Start of INFORMATION

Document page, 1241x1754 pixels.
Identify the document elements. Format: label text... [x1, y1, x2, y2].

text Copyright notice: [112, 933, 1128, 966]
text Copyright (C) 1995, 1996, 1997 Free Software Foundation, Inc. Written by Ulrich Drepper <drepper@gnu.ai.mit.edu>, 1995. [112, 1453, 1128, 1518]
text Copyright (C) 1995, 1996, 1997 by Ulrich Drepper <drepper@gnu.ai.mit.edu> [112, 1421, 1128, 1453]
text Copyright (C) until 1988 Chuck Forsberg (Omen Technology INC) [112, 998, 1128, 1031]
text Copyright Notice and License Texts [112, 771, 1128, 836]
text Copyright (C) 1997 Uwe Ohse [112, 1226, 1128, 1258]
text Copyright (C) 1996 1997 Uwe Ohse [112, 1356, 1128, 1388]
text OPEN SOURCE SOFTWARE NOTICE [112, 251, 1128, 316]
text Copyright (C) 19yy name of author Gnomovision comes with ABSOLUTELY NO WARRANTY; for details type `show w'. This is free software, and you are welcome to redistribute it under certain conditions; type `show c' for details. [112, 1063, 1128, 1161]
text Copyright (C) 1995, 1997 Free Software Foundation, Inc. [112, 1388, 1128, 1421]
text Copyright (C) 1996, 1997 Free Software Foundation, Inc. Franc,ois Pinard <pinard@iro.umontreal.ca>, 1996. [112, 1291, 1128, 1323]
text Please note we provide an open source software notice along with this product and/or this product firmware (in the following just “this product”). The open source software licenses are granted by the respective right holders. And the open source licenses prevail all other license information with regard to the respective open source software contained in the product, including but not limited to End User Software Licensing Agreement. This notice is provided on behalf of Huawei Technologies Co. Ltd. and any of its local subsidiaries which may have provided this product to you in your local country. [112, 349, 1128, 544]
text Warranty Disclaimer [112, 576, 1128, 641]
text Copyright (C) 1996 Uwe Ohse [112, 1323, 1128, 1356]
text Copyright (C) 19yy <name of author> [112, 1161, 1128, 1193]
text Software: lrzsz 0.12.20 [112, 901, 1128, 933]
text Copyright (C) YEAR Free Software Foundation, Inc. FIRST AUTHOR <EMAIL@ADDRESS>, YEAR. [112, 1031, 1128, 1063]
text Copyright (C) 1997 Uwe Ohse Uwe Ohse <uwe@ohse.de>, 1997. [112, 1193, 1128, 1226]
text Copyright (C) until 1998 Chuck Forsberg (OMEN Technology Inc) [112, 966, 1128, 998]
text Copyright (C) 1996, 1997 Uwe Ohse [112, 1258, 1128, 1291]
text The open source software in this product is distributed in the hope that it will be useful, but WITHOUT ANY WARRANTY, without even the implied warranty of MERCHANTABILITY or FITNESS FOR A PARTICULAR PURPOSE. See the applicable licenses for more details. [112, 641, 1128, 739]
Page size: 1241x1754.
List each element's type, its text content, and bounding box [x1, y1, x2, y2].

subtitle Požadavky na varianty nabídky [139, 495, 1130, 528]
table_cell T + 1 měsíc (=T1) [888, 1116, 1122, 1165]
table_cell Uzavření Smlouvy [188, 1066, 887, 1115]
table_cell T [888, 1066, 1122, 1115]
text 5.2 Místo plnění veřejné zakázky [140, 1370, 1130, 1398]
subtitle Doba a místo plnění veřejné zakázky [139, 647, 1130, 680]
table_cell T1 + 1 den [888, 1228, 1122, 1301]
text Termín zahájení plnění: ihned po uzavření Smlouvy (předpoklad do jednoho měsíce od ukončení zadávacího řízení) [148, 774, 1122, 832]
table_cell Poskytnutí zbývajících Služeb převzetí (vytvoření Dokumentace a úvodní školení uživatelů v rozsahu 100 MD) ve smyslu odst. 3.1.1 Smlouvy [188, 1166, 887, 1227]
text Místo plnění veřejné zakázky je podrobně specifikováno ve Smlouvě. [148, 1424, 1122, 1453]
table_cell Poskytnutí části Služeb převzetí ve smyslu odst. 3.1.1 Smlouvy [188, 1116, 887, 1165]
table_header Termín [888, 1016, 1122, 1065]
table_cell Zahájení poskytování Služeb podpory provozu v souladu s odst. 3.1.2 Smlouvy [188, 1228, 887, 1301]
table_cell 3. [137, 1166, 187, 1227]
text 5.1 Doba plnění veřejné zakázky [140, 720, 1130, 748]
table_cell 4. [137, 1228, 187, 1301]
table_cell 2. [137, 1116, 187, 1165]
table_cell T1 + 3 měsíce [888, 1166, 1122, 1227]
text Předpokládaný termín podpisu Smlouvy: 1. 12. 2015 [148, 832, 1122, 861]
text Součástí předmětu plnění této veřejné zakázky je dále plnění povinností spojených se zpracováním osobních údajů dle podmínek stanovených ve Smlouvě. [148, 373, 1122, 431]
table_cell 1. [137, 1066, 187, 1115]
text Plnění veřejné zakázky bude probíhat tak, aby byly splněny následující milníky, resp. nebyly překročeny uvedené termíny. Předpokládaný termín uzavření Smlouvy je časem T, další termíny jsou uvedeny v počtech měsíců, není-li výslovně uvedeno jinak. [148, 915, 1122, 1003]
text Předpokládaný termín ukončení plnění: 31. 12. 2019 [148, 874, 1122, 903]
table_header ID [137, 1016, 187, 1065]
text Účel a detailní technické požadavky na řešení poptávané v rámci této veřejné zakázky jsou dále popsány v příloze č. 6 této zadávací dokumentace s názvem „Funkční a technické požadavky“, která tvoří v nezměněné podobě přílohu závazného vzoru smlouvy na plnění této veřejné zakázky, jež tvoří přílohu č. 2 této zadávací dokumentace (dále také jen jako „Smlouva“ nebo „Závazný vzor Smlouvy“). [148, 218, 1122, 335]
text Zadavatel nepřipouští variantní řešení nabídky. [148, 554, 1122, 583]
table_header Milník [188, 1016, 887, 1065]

End of INFORMATION

WHAT NEEDS TO BE DONE:
Every entry above needs to be written out again exactly.

ANSWER TO THIS PROBLEM:
Document page, 1241x1754 pixels.
Identify the document elements. Format: label text... [x1, y1, x2, y2].

text Copyright notice: [112, 933, 1128, 966]
text Copyright (C) 1995, 1996, 1997 Free Software Foundation, Inc. Written by Ulrich Drepper <drepper@gnu.ai.mit.edu>, 1995. [112, 1453, 1128, 1518]
text Copyright (C) 1995, 1996, 1997 by Ulrich Drepper <drepper@gnu.ai.mit.edu> [112, 1421, 1128, 1453]
text Copyright (C) until 1988 Chuck Forsberg (Omen Technology INC) [112, 998, 1128, 1031]
text Copyright Notice and License Texts [112, 771, 1128, 836]
text Copyright (C) 1997 Uwe Ohse [112, 1226, 1128, 1258]
text Copyright (C) 1996 1997 Uwe Ohse [112, 1356, 1128, 1388]
text OPEN SOURCE SOFTWARE NOTICE [112, 251, 1128, 316]
text Copyright (C) 19yy name of author Gnomovision comes with ABSOLUTELY NO WARRANTY; for details type `show w'. This is free software, and you are welcome to redistribute it under certain conditions; type `show c' for details. [112, 1063, 1128, 1161]
text Copyright (C) 1995, 1997 Free Software Foundation, Inc. [112, 1388, 1128, 1421]
text Copyright (C) 1996, 1997 Free Software Foundation, Inc. Franc,ois Pinard <pinard@iro.umontreal.ca>, 1996. [112, 1291, 1128, 1323]
text Please note we provide an open source software notice along with this product and/or this product firmware (in the following just “this product”). The open source software licenses are granted by the respective right holders. And the open source licenses prevail all other license information with regard to the respective open source software contained in the product, including but not limited to End User Software Licensing Agreement. This notice is provided on behalf of Huawei Technologies Co. Ltd. and any of its local subsidiaries which may have provided this product to you in your local country. [112, 349, 1128, 544]
text Warranty Disclaimer [112, 576, 1128, 641]
text Copyright (C) 1996 Uwe Ohse [112, 1323, 1128, 1356]
text Copyright (C) 19yy <name of author> [112, 1161, 1128, 1193]
text Software: lrzsz 0.12.20 [112, 901, 1128, 933]
text Copyright (C) YEAR Free Software Foundation, Inc. FIRST AUTHOR <EMAIL@ADDRESS>, YEAR. [112, 1031, 1128, 1063]
text Copyright (C) 1997 Uwe Ohse Uwe Ohse <uwe@ohse.de>, 1997. [112, 1193, 1128, 1226]
text Copyright (C) until 1998 Chuck Forsberg (OMEN Technology Inc) [112, 966, 1128, 998]
text Copyright (C) 1996, 1997 Uwe Ohse [112, 1258, 1128, 1291]
text The open source software in this product is distributed in the hope that it will be useful, but WITHOUT ANY WARRANTY, without even the implied warranty of MERCHANTABILITY or FITNESS FOR A PARTICULAR PURPOSE. See the applicable licenses for more details. [112, 641, 1128, 739]
Page size: 1241x1754.
List each element's type, its text content, and bounding box [x1, y1, x2, y2].

subtitle Požadavky na varianty nabídky [139, 495, 1130, 528]
table_cell T + 1 měsíc (=T1) [888, 1116, 1122, 1165]
table_cell Uzavření Smlouvy [188, 1066, 887, 1115]
table_cell T [888, 1066, 1122, 1115]
text 5.2 Místo plnění veřejné zakázky [140, 1370, 1130, 1398]
subtitle Doba a místo plnění veřejné zakázky [139, 647, 1130, 680]
table_cell T1 + 1 den [888, 1228, 1122, 1301]
text Termín zahájení plnění: ihned po uzavření Smlouvy (předpoklad do jednoho měsíce od ukončení zadávacího řízení) [148, 774, 1122, 832]
table_cell Poskytnutí zbývajících Služeb převzetí (vytvoření Dokumentace a úvodní školení uživatelů v rozsahu 100 MD) ve smyslu odst. 3.1.1 Smlouvy [188, 1166, 887, 1227]
text Místo plnění veřejné zakázky je podrobně specifikováno ve Smlouvě. [148, 1424, 1122, 1453]
table_cell Poskytnutí části Služeb převzetí ve smyslu odst. 3.1.1 Smlouvy [188, 1116, 887, 1165]
table_header Termín [888, 1016, 1122, 1065]
table_cell Zahájení poskytování Služeb podpory provozu v souladu s odst. 3.1.2 Smlouvy [188, 1228, 887, 1301]
table_cell 3. [137, 1166, 187, 1227]
text 5.1 Doba plnění veřejné zakázky [140, 720, 1130, 748]
table_cell 4. [137, 1228, 187, 1301]
table_cell 2. [137, 1116, 187, 1165]
table_cell T1 + 3 měsíce [888, 1166, 1122, 1227]
text Předpokládaný termín podpisu Smlouvy: 1. 12. 2015 [148, 832, 1122, 861]
text Součástí předmětu plnění této veřejné zakázky je dále plnění povinností spojených se zpracováním osobních údajů dle podmínek stanovených ve Smlouvě. [148, 373, 1122, 431]
table_cell 1. [137, 1066, 187, 1115]
text Plnění veřejné zakázky bude probíhat tak, aby byly splněny následující milníky, resp. nebyly překročeny uvedené termíny. Předpokládaný termín uzavření Smlouvy je časem T, další termíny jsou uvedeny v počtech měsíců, není-li výslovně uvedeno jinak. [148, 915, 1122, 1003]
text Předpokládaný termín ukončení plnění: 31. 12. 2019 [148, 874, 1122, 903]
table_header ID [137, 1016, 187, 1065]
text Účel a detailní technické požadavky na řešení poptávané v rámci této veřejné zakázky jsou dále popsány v příloze č. 6 této zadávací dokumentace s názvem „Funkční a technické požadavky“, která tvoří v nezměněné podobě přílohu závazného vzoru smlouvy na plnění této veřejné zakázky, jež tvoří přílohu č. 2 této zadávací dokumentace (dále také jen jako „Smlouva“ nebo „Závazný vzor Smlouvy“). [148, 218, 1122, 335]
text Zadavatel nepřipouští variantní řešení nabídky. [148, 554, 1122, 583]
table_header Milník [188, 1016, 887, 1065]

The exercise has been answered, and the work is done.